> _Task prompt_
Go through the entries below line by line and tally those holding "RouteOptimizationService"; write only the tally.

> _Material provided_
--------------------------------------------------

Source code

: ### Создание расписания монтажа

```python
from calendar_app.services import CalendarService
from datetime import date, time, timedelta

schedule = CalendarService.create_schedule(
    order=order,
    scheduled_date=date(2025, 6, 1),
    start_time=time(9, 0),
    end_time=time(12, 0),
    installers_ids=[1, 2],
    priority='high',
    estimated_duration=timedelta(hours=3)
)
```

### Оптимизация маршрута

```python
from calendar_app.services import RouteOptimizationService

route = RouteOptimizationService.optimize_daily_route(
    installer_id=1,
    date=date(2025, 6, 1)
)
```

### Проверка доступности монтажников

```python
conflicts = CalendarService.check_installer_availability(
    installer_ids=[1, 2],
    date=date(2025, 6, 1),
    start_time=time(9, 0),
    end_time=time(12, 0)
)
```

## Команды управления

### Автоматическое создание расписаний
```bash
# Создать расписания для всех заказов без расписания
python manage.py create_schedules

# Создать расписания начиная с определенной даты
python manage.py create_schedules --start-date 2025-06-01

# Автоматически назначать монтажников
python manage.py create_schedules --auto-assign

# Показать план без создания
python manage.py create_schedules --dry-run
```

--------------------------------------------------

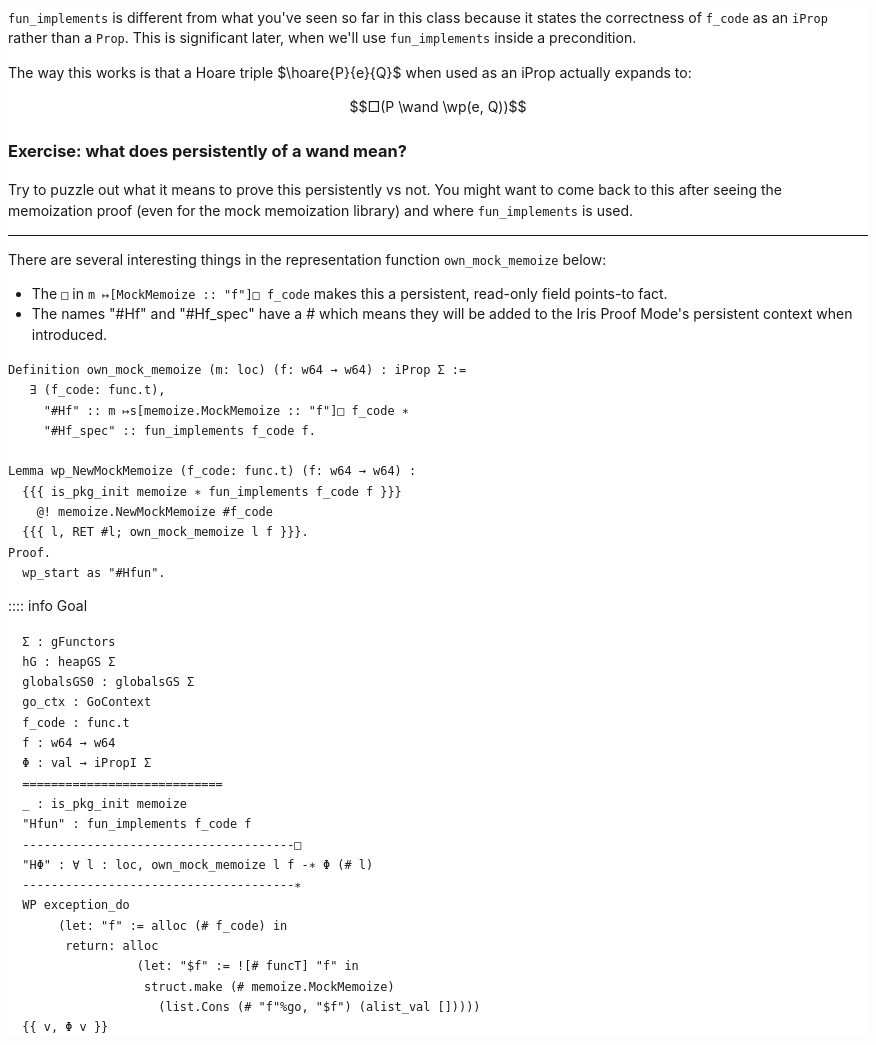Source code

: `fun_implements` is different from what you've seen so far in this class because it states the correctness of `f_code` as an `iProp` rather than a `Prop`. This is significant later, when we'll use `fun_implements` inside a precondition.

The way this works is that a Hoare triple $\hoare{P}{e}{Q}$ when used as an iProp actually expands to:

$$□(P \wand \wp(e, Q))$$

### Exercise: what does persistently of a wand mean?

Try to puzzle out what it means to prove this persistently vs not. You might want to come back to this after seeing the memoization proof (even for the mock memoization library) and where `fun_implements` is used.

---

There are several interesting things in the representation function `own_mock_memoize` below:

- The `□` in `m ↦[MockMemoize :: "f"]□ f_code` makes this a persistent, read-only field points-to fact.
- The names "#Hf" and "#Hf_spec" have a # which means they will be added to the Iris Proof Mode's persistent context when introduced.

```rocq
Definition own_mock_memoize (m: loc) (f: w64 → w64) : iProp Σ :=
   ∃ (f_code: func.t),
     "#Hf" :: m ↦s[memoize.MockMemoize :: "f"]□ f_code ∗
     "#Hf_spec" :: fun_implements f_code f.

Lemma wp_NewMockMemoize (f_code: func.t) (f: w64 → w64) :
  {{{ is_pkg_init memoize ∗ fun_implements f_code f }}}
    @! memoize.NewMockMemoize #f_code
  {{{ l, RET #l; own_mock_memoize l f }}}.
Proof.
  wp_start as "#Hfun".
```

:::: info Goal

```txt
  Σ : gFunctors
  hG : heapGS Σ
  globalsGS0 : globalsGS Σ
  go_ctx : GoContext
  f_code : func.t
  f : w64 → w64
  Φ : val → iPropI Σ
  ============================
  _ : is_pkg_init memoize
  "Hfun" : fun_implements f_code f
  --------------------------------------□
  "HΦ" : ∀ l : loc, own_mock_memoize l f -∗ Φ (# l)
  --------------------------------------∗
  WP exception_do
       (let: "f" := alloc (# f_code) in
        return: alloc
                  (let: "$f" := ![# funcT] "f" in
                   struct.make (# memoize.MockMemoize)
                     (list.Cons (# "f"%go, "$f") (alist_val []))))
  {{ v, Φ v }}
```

--------------------------------------------------

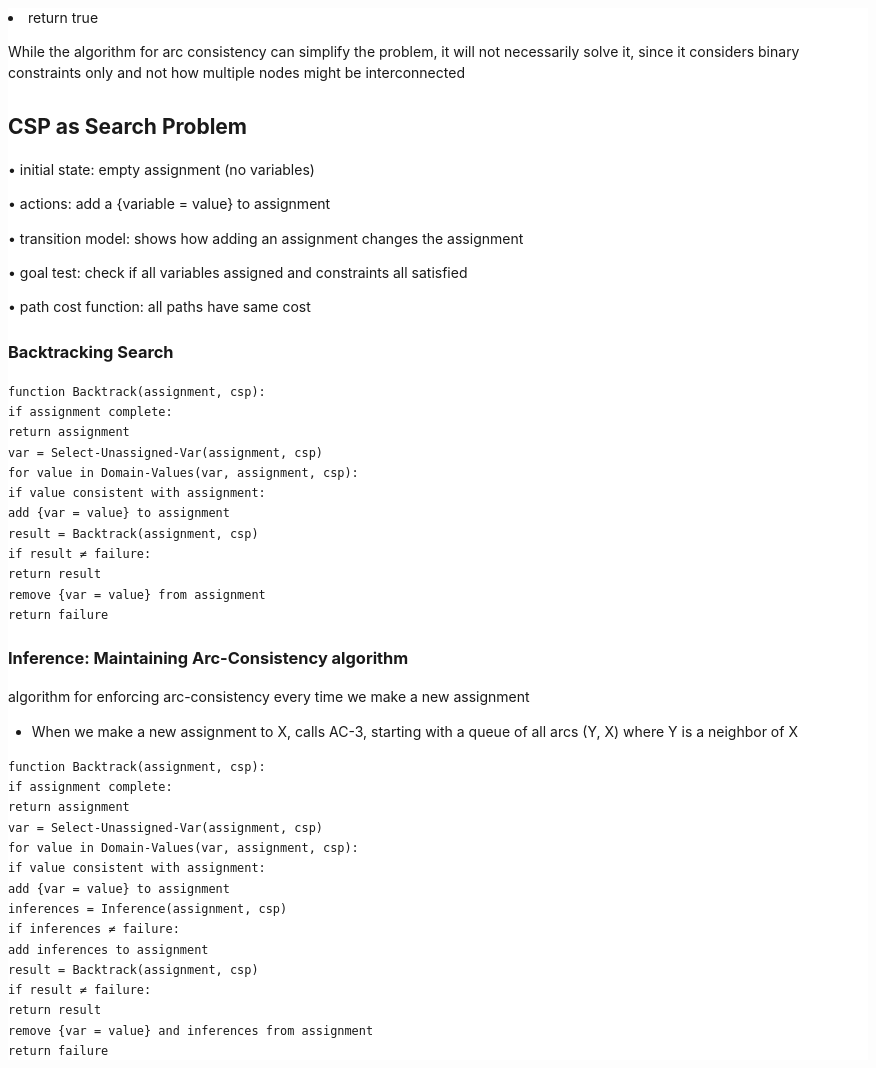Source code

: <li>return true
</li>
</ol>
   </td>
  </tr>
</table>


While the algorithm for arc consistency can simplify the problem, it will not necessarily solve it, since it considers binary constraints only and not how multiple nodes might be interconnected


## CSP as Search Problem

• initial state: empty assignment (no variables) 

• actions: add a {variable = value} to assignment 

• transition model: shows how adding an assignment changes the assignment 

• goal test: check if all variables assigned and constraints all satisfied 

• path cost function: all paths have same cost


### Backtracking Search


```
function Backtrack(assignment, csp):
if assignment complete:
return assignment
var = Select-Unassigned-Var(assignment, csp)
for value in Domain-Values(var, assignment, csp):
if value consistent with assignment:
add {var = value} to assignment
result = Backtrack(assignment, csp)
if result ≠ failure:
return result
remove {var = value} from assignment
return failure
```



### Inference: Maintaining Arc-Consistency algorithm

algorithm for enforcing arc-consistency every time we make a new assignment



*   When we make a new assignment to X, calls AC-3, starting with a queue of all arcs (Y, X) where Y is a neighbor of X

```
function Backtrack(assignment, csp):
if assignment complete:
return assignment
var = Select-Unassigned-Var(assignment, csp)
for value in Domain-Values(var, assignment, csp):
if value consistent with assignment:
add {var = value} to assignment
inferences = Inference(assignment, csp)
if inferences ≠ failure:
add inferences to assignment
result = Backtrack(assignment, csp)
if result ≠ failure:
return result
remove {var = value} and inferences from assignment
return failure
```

--------------------------------------------------

> _Result below_
2